What you have to do → Quote verbatim every line of text in the data below, omitting the pictures.

Record excerpts →
====

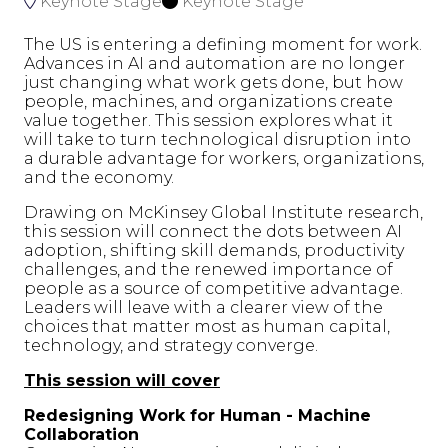
Keynote Stage
Keynote Stage
The US is entering a defining moment for work.
Advances in AI and automation are no longer
just changing what work gets done, but how
people, machines, and organizations create
value together. This session explores what it
will take to turn technological disruption into
a durable advantage for workers, organizations,
and the economy.
Drawing on McKinsey Global Institute research,
this session will connect the dots between AI
adoption, shifting skill demands, productivity
challenges, and the renewed importance of
people as a source of competitive advantage.
Leaders will leave with a clearer view of the
choices that matter most as human capital,
technology, and strategy converge.
This session will cover
Redesigning Work for Human - Machine
Collaboration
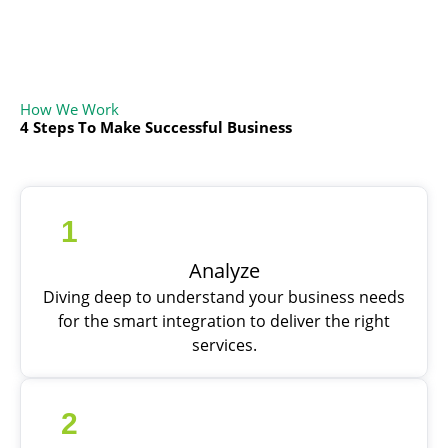
How We Work
4 Steps To Make Successful Business
1
Analyze
Diving deep to understand your business needs
for the smart integration to deliver the right
services.
2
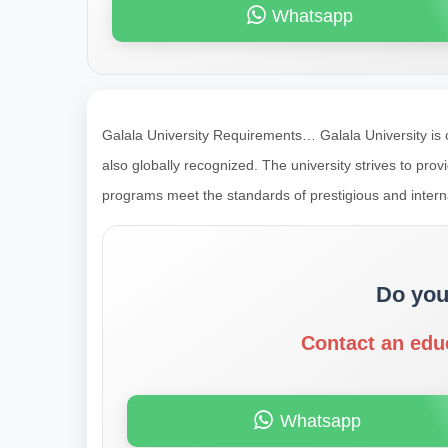
Whatsapp
Galala University Requirements… Galala University is on
also globally recognized. The university strives to prov
programs meet the standards of prestigious and inter
Do you
Contact an edu
Whatsapp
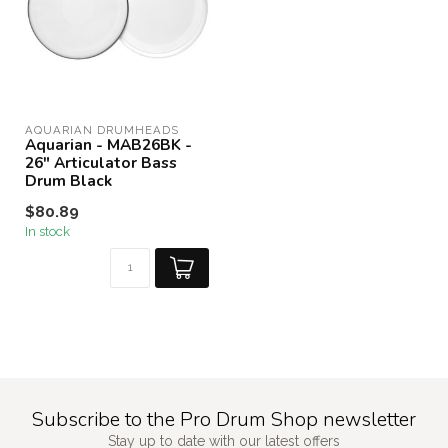
AQUARIAN DRUMHEADS
Aquarian - MAB26BK -
26" Articulator Bass
Drum Black
$80.89
In stock
Subscribe to the Pro Drum Shop newsletter
Stay up to date with our latest offers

====

Result for this task →
Keynote Stage
Keynote Stage
The US is entering a defining moment for work.
Advances in AI and automation are no longer
just changing what work gets done, but how
people, machines, and organizations create
value together. This session explores what it
will take to turn technological disruption into
a durable advantage for workers, organizations,
and the economy.
Drawing on McKinsey Global Institute research,
this session will connect the dots between AI
adoption, shifting skill demands, productivity
challenges, and the renewed importance of
people as a source of competitive advantage.
Leaders will leave with a clearer view of the
choices that matter most as human capital,
technology, and strategy converge.
This session will cover
Redesigning Work for Human - Machine
Collaboration
How We Work
4 Steps To Make Successful Business
1
Analyze
Diving deep to understand your business needs
for the smart integration to deliver the right
services.
2
Whatsapp
Galala University Requirements… Galala University is on
also globally recognized. The university strives to prov
programs meet the standards of prestigious and inter
Do you
Contact an edu
Whatsapp
AQUARIAN DRUMHEADS
Aquarian - MAB26BK -
26" Articulator Bass
Drum Black
$80.89
In stock
Subscribe to the Pro Drum Shop newsletter
Stay up to date with our latest offers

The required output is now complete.